Chinese Astronomers Saw An Exploding Star 2,000 Years Ago. Scientists May Have Just Found The Remains

Chinese Astronomers Saw An Exploding Star 2,000 Years Ago. Scientists May Have Just Found The Remains

Scientists think that they’ve stumbled upon the remains of a stellar explosion first observed by Chinese astronomers over 2,000 years ago, according to a new paper.

Novae are explosions that occur on the surface of white dwarf stars sucking up matter from a partner in a binary system. After the blast, they leave behind clouds of gas and dust, forming a nebula. Bright outer space events have been noted by ancient astronomers throughout history, but this nova would be one of the earliest confirmed extrasolar events, the authors write in the paper to be published in the journal Astronomy & Astrophysics.

“We measured the brightness of the nova we found and calculated backwards how old it was, which was 2,000 years old,” study author Fabian Göttgens, a Ph.D student at the Georg-August-Universität in Germany, told Gizmodo. “That’s exactly what we needed.”

Novae occur after white dwarves suck up too much hydrogen from a partner and undergo a cataclysmic fusion event on their surface, increasing their brightness by several orders of magnitude and leaving behind a cloud of leftover gas. The researchers set out on a search for novae remnants in globular clusters, which are essentially miniature galaxies full of stars within our own galaxy.

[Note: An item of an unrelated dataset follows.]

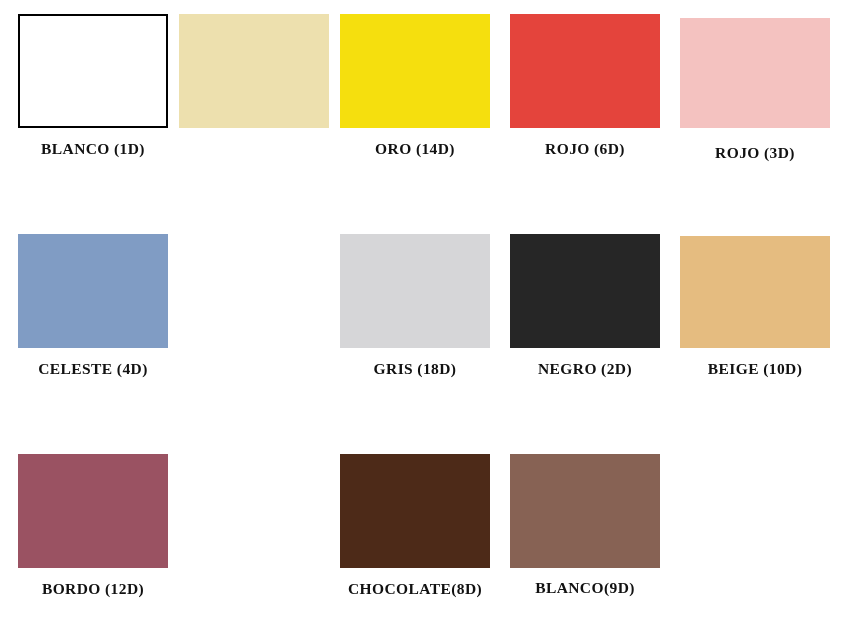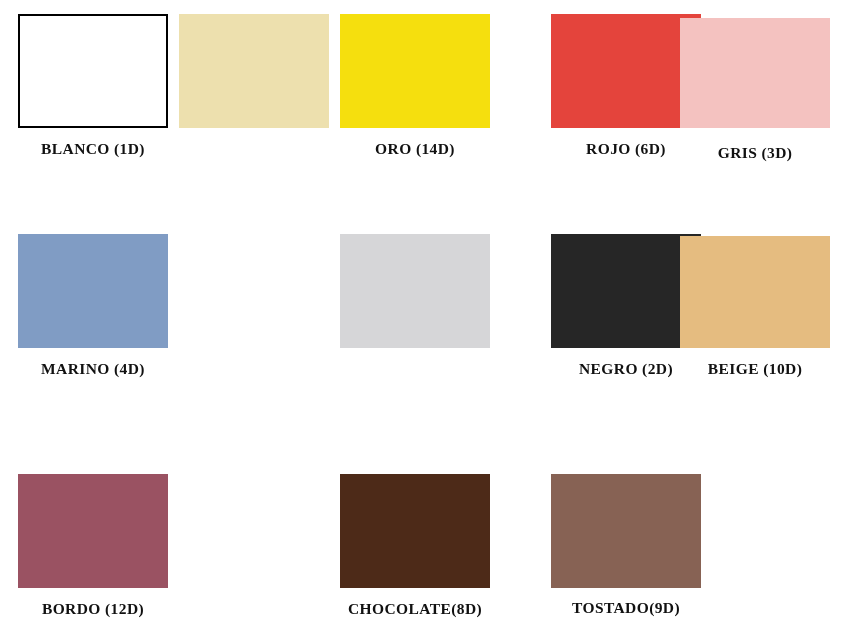"ROJO (6D)" .swatch-cell[data-col="3"] { margin-left: 41px -> none }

Scientists hypothesize that globular clusters should have more binary stars with white dwarfs, according to the paper, but they have only ever observed two novae in globular clusters.

The team observed the globular cluster NGC 6656 for seven nights between 2015 and 2017 using an instrument called MUSE attached to the Very Large Telescope in Chile, as part of an ongoing survey, during which they found the nova remnant by chance.

In 48 BCE, Chinese astronomers documented a “guest star” in their constellation Nandou (located in the part of the sky that we call Sagittarius). When the researchers compared the coordinates of the guest star and the nova remnant they discovered, the two were quite close to one another. They calculated the approximate age of the nebula as 2,000 years, and inferred that their nova probably would have been visible from the Earth. They concluded that the guest star in the ancient Chinese records likely left behind the nova remnants they were observing.

The sky is very big, so it’s possible that this is just a coincidence. It’s difficult to accurately convert the ancient Chinese sky map into modern-day coordinates, according to the paper. And there are other objects in the sky that might look similar to nova remnants, though the researchers thought that other interpretations were less likely.

But this isn’t the first time that modern astronomers have found evidence of a stellar explosion documented by ancient astronomers. Another team recently re-located the remnants of a nova documented by Korean astronomers in 1437, and Chinese astronomers first documented the supernova that produced the Crab nebula in 1054.

It’s a testament to the fact that humans have been skilled astronomers since long before the first telescope was invented.